Problem = Please resume the piece on Georgia's win over Florida in Jacksonville, starting where it stops.

Supplied text =
────────────────────

Tuesday October 30, 2018

Georgia went into this season’s Cocktail Party with more pressure than usual on it. Regardless of the LSU outcome, the rise of Florida and Kentucky as SEC East contenders left Georgia with no margin for error. Add in the LSU loss and Georgia fans more dreaded than anticipated the trip to Jacksonville. A loss to the Gators wouldn’t just eliminate Georgia from SEC contention in the short term; it would upset our longer-term vision for a multi-year run atop the division. Worse, that vision would be shattered at the hands of a hated rival and a first-year coach. The loss to LSU was enough to shake fans’ faith in the starting quarterback. A loss in Jacksonville could have shaken faith in the program itself. If Mullen in his first season could topple what Kirby Smart had painstakingly built over three years, what would we be left with?

But as Kirby Smart said after Georgia’s 36-17 win over Florida, while everyone talked and fretted, Georgia went to work over the bye week. The defense didn’t magically transform itself into a tackling and run-stuffing machine, but it got better. Jake Fromm started slowly again, but he was composed and as good on passing downs as he’s been all season. The running game wasn’t breaking the long runs it did in this game last year, but it was determined and effective enough to open up the passing game. Tyson Campbell didn’t become a shutdown corner in two weeks, but he wasn’t busting coverages. Many of the same deficiencies we’ve seen all season were still there in some form in Jacksonville and will probably be there for the rest of the season. Georgia’s work over the bye week allowed it to play the style of game against a top ten opponent that had won out over lesser opponents.

────────────────────

Information shown =
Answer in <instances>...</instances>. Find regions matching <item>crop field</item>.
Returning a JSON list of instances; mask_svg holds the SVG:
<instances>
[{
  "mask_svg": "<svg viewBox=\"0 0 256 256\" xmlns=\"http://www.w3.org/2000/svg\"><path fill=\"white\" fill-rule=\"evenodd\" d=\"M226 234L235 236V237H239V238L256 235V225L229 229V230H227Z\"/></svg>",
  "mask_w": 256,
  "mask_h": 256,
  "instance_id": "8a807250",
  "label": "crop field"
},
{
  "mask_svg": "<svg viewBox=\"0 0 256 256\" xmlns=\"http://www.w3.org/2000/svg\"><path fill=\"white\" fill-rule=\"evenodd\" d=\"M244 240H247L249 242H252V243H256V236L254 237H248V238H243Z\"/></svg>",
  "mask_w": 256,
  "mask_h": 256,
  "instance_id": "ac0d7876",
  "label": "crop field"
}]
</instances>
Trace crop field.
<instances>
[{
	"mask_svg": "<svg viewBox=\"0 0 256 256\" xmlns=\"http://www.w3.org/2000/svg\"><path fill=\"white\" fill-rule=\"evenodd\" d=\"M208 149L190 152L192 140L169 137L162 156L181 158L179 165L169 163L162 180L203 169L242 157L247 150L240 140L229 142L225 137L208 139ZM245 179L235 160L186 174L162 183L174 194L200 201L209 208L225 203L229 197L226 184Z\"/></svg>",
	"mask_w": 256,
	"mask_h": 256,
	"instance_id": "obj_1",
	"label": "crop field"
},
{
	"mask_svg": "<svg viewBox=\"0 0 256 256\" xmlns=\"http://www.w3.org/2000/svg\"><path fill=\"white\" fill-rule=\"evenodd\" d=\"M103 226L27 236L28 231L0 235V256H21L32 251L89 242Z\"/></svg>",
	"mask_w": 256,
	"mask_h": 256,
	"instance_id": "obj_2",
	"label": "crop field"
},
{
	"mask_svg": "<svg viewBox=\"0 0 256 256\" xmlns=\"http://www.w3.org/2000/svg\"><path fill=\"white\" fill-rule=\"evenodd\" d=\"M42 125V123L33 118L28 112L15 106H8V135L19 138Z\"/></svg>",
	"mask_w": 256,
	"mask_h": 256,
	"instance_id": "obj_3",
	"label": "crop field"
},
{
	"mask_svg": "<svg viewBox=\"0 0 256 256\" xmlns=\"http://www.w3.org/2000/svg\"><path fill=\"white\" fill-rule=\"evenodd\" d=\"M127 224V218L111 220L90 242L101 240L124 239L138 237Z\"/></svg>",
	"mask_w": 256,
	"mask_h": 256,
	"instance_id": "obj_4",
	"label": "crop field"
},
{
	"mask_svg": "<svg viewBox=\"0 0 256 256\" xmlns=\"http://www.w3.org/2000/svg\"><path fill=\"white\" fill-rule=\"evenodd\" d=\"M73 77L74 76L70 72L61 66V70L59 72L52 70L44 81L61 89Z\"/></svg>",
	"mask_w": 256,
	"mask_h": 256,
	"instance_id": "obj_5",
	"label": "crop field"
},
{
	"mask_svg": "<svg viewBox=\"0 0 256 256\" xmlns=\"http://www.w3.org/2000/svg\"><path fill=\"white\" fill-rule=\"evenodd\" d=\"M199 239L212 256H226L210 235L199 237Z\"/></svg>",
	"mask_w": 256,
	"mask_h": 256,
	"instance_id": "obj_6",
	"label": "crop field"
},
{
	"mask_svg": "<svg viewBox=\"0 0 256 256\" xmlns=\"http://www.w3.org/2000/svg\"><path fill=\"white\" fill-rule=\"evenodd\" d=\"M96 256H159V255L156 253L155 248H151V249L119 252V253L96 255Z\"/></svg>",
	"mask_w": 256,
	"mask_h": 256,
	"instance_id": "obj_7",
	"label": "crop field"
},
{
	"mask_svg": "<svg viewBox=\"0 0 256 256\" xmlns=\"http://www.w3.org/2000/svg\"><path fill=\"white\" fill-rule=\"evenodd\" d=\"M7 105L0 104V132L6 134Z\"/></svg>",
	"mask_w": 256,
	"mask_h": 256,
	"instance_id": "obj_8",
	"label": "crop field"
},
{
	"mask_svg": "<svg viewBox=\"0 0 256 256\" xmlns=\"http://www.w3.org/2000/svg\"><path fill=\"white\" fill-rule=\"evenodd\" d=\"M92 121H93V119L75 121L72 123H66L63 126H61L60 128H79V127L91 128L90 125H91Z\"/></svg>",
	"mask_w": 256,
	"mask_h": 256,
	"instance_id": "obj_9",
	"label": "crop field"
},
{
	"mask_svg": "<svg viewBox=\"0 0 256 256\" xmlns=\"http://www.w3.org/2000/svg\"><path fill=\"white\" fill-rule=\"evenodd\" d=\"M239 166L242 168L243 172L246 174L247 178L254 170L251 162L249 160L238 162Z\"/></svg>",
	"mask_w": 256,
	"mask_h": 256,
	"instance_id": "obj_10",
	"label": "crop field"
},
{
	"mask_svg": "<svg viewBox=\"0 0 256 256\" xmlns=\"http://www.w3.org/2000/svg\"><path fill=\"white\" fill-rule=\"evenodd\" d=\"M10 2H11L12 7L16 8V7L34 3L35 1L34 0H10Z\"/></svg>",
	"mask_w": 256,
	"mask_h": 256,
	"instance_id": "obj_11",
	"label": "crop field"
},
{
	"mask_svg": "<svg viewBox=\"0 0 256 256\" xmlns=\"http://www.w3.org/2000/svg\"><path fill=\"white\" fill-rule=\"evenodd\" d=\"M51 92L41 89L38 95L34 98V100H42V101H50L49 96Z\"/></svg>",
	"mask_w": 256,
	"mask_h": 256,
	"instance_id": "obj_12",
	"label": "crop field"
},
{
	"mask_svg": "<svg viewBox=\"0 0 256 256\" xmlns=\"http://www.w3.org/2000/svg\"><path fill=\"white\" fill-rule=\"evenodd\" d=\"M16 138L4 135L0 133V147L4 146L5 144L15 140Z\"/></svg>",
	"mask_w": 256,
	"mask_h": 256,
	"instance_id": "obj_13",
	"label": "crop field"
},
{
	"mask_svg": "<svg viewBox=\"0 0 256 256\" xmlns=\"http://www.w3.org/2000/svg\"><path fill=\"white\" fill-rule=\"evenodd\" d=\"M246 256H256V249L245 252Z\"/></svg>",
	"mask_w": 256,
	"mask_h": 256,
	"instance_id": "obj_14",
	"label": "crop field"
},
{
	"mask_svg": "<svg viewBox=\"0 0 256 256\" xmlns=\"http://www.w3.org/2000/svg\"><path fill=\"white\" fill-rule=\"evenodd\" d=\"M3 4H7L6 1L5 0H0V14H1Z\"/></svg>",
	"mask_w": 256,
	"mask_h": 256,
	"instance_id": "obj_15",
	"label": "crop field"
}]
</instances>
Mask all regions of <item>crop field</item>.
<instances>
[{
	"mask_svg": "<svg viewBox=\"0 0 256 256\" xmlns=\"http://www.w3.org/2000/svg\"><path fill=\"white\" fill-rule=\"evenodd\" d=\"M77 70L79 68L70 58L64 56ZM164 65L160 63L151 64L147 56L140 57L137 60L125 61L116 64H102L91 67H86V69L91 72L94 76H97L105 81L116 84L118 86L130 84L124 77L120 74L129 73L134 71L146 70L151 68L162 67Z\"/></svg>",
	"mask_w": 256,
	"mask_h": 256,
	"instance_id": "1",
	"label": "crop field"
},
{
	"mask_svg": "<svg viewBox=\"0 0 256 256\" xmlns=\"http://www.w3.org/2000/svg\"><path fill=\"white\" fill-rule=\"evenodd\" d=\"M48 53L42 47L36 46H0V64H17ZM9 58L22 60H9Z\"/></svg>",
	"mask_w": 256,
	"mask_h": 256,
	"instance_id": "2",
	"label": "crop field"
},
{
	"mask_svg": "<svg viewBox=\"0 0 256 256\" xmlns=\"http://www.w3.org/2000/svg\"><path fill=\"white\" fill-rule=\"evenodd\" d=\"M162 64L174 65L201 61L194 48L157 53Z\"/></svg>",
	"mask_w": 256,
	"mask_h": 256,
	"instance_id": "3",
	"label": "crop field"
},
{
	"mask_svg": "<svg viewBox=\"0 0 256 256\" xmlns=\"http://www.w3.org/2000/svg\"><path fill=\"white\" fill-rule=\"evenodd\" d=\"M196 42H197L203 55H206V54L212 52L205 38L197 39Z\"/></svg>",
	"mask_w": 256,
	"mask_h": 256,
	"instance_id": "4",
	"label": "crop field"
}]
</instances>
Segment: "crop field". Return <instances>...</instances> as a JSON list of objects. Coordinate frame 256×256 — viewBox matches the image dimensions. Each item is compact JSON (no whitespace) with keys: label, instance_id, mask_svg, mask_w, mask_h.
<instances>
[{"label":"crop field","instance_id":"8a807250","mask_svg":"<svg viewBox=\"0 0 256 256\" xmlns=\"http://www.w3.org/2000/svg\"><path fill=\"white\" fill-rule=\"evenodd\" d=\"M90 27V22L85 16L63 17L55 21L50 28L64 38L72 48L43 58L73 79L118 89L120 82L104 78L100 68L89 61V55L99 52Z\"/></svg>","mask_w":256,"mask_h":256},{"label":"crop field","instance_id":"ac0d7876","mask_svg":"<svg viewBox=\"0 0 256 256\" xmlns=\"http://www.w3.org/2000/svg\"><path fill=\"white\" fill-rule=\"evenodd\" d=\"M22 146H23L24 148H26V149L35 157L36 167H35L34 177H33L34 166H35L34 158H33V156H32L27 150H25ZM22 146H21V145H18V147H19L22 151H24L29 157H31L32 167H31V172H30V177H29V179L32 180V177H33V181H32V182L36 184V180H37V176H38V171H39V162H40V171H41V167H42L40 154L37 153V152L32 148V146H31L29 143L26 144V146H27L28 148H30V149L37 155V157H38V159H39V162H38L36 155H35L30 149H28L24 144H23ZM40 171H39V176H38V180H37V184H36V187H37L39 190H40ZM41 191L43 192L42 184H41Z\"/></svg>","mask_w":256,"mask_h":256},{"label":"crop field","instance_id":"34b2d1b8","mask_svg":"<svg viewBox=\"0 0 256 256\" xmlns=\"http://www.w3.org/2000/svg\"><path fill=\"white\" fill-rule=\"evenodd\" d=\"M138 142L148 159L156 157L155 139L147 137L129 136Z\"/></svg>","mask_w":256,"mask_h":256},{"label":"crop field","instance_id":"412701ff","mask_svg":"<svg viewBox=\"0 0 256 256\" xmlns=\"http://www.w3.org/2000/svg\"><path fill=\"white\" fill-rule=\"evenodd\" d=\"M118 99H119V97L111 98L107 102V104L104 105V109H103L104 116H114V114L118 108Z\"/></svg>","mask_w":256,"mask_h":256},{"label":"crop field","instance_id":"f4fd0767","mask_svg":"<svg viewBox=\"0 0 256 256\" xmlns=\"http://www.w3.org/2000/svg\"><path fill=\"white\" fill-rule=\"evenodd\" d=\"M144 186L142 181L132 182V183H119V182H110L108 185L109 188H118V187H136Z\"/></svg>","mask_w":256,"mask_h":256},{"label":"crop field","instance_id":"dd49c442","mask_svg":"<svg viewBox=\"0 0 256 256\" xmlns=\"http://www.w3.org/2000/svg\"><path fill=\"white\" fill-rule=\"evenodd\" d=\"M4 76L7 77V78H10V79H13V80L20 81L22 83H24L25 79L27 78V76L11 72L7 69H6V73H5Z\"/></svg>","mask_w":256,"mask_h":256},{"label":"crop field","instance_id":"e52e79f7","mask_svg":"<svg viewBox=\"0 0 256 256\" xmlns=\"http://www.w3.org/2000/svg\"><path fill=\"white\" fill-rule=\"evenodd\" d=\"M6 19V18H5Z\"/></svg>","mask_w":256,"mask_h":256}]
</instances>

────────────────────

Right answer =
Seth Emerson wrote after the LSU game that “the script, which worked so well for Georgia the first half of this season, was flipped on the Bulldogs in Baton Rouge.” LSU beat Georgia with a pounding running game, quietly effective special teams, and a defense that showed some vulnerability to the run but limited big plays. That was a good bit of the formula that had propelled Georgia to a 6-0 start. While the Florida game wasn’t a complete return to the script, it was at least a recognizable performance and maybe even added a few lines for the future.

I’ve seen a lot about Florida’s frustration with the game, and we’ve had some good fun with Gator players claiming they were the better team in a 16-point loss. In a way though it reminds me of our reaction to the LSU loss. It’s not a perfect analogue – LSU controlled that game from start to finish. But when you see Florida lament trick plays that misfired, missed opportunities to hit big plays in the passing game, Georgia’s occasional use of tempo to keep a defense on its heels, and a crippling turnover imbalance, there’s a familiarity there to how we talked about losing in Baton Rouge.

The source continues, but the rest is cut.